Hospital Compliance

 

Office Visits

  • The Primary Diagnosis will be the reason for the visit that day.
  • If only signs or symptoms are known, code those.  If by the end of the visit a definitive diagnosis is known, that becomes the Primary Diagnosis.
  • Code all other conditions affecting treatment of the patient.

Diagnostics and Procedures

  • For Medicare, all diagnostic tests and procedures require medical necessity.  The diagnosis code(s) or description of the problem(s) must be documented on the order.  There are codes for screening, follow-up, pre-procedure evaluation, etc.
  • If the test is to rule out a condition, list the symptoms necessitating the test and then the condition to rule out. 

Advance Beneficiary Notice of Noncoverage (ABN)

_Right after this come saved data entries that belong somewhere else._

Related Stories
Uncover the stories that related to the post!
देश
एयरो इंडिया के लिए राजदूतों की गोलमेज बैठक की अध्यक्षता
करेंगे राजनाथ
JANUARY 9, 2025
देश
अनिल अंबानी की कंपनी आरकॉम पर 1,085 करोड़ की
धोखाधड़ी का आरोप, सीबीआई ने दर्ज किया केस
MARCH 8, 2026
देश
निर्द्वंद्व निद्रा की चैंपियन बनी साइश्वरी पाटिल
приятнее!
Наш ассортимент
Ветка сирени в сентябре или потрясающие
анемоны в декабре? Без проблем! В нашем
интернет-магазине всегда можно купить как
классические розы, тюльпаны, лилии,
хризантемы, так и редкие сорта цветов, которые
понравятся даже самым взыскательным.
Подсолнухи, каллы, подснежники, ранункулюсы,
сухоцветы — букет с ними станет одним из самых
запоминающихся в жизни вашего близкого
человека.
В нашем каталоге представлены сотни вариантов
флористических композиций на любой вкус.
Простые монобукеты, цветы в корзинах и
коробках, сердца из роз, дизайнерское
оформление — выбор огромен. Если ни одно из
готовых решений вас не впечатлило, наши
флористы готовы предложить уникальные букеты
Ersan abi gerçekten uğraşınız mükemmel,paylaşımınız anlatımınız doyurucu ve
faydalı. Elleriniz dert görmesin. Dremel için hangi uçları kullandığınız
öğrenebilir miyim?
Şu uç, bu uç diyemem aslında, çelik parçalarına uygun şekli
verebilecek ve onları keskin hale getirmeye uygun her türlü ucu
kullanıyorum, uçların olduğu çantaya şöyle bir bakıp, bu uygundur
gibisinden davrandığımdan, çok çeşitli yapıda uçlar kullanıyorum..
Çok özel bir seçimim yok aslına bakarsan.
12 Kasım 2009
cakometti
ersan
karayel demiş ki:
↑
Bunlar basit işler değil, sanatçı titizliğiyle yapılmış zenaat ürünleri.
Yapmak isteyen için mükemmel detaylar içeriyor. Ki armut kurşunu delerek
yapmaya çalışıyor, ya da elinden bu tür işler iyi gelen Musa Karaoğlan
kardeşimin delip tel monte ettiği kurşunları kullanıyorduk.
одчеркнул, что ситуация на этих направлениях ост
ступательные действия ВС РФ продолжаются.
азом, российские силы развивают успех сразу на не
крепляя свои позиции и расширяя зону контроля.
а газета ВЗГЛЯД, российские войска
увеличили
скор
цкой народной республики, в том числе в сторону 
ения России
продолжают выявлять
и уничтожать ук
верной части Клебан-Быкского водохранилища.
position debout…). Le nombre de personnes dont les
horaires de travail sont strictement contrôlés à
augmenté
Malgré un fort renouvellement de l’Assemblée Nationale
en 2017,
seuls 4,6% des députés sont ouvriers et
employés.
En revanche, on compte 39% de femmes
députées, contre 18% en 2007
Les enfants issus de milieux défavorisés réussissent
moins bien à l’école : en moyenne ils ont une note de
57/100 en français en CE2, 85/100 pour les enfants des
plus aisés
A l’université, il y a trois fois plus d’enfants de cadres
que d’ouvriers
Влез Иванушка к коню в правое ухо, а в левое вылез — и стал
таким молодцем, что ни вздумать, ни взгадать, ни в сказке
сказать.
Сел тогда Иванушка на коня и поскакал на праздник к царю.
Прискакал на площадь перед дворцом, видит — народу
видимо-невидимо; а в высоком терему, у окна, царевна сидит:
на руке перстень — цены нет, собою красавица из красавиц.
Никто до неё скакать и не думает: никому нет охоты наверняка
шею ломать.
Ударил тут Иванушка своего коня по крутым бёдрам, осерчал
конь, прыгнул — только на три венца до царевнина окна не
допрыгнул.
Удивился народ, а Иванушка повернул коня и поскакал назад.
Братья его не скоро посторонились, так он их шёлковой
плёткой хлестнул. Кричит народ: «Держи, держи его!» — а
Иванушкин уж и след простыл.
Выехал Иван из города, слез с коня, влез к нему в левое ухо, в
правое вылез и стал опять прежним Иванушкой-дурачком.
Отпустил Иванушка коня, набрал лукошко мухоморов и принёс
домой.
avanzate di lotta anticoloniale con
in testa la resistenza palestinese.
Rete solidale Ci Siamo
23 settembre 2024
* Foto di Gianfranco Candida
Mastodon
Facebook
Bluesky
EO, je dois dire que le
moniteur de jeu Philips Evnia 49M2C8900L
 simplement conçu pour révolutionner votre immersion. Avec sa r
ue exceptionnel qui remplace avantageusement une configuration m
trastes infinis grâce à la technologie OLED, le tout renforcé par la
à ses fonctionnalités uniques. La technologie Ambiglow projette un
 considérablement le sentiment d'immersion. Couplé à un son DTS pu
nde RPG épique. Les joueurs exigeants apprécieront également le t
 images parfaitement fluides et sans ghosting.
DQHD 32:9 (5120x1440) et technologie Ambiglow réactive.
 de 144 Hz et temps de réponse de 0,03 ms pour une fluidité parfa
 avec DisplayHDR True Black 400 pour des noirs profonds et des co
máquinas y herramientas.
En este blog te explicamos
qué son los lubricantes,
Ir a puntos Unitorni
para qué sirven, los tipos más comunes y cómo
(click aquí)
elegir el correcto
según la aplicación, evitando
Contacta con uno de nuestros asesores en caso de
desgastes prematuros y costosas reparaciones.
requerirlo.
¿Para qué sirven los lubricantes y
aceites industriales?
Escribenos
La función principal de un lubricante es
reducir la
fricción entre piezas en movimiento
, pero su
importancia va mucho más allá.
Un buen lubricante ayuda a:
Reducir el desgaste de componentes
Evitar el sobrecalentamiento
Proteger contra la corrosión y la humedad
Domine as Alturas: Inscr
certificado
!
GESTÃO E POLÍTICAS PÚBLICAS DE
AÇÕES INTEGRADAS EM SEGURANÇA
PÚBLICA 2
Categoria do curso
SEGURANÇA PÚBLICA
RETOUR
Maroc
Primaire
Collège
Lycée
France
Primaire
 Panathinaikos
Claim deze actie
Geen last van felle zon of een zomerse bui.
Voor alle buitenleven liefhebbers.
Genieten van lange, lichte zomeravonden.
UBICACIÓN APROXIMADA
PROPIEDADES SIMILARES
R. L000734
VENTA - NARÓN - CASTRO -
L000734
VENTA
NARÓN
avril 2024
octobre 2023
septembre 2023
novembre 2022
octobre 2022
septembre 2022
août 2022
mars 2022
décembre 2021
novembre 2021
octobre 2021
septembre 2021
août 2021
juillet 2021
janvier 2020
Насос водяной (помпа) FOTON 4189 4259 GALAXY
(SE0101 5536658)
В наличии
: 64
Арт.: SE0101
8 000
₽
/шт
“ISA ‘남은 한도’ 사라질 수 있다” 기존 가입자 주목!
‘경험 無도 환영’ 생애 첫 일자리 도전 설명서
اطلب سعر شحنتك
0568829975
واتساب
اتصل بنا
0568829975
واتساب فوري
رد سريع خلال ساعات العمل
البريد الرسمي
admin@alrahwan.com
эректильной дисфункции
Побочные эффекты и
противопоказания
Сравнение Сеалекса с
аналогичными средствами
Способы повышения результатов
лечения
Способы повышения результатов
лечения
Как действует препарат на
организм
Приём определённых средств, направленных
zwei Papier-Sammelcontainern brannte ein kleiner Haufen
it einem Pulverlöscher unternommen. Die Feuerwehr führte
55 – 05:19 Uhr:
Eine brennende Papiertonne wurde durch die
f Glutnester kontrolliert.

  • The Financial Liability Protection provisions (FLP) of the Social Security Act (the Act) protects beneficiaries, and health care providers (physicians, practitioners, and suppliers) under certain circumstances, from unexpected liability for charges associated with claims that Medicare does not pay.
  • If a provider wishes to order a test that is not covered by Medicare, an ABN must be given to the patient prior to the test.
  • Notifiers must explain, in beneficiary friendly language, why they believe the items or services described in Blank (D) may not be covered by Medicare. Three commonly used reasons for noncoverage are:
    1. "Medicare does not pay for this test for your condition."
    2. "Medicare does not pay for this test as often as this (denied as too frequent)."
    3. "Medicare does not pay for experimental or research use tests."
  • Excluded items would include, but not limited to the following items:
    • Long term care benefits;
    • Routine dental care;
    • Dentures;
    • Eye examinations, refractions and eyeglasses;
    • Foot care (routine);
    • Screening Laboratory tests except those under preventative   services;
    • Cosmetic Surgery;
    • Acupuncture;
    • Orthopedic Shoes;
    • Routine physical exams (except the one time "Welcome To   Medicare Physical";
    • Hearing Aids and exams for fitting hearing aids;
    • Prescription Drugs (except for Part D);
    • Travel (health care traveling outside the US).
  • The modifier GA is applied to the test code to show that the provider has provided an Advance Beneficiary Notice (ABN) to the patient.
  • Modifier GX has been created (effective April 1, 2010) and has a definition of "Notice of Liability Issued, Voluntary Under Payer (CMS) Policy."
    • Used to report when a voluntary ABN was issued for a service which is excluded or does not have a benefit category by statute.GX modifier may be reported on the same line as certain other liability - related modifiers.
    • Must be submitted with non-covered charges only.
    • Will be denied by the Medicare contractor as a beneficiary liability.

National and Local Coverage Determinations

Many Medicare tests, diagnostics, and procedures are only covered under certain conditions. These are described in either a National Coverage Determination (NCD), or a Local Coverage Determination (LCD) for our particular region. A search can be done for a test or procedure on the CMS Website.

Enter either the code or description for the coverage in question and select the Northern California region. Any national or local determinations will appear. There will be an explanation about the determination and a list of the diagnosis code and/or other conditions for coverage. If there are no results for the search, there are no determinations for that test or procedure.